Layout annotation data
>> BEGIN

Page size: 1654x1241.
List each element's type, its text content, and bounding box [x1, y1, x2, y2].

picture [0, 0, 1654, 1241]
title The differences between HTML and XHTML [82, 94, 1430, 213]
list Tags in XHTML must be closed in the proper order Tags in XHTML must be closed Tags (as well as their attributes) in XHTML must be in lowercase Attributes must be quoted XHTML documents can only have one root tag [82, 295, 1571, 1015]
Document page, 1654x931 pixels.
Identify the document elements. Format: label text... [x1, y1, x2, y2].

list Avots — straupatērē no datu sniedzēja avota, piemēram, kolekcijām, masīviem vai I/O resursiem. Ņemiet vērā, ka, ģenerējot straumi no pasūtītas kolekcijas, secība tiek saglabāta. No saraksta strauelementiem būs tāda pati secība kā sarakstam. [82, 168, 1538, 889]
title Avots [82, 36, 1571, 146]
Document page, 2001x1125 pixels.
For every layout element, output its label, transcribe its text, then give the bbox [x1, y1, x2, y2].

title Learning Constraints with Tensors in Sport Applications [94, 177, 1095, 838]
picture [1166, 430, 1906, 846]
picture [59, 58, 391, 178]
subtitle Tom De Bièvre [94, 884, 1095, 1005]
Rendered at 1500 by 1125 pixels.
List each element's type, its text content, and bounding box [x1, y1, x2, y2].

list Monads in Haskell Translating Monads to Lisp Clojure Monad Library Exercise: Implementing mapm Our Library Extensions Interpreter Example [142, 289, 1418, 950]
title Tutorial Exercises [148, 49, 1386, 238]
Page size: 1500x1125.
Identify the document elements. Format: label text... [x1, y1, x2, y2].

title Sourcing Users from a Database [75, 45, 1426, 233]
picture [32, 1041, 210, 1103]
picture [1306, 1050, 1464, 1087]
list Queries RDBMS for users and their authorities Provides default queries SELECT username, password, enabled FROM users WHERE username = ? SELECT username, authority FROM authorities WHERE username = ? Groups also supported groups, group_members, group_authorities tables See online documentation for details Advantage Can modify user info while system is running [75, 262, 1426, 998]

>> END

Output as a JSON list of strings everything from the line containing "Document page, 2001x1125 pixels." down to the line containing "subtitle Tom De Bièvre [94, 884, 1095, 1005]", one string per line and no blank lines.

§ Correct result:
[
  "Document page, 2001x1125 pixels.",
  "For every layout element, output its label, transcribe its text, then give the bbox [x1, y1, x2, y2].",
  "title Learning Constraints with Tensors in Sport Applications [94, 177, 1095, 838]",
  "picture [1166, 430, 1906, 846]",
  "picture [59, 58, 391, 178]",
  "subtitle Tom De Bièvre [94, 884, 1095, 1005]"
]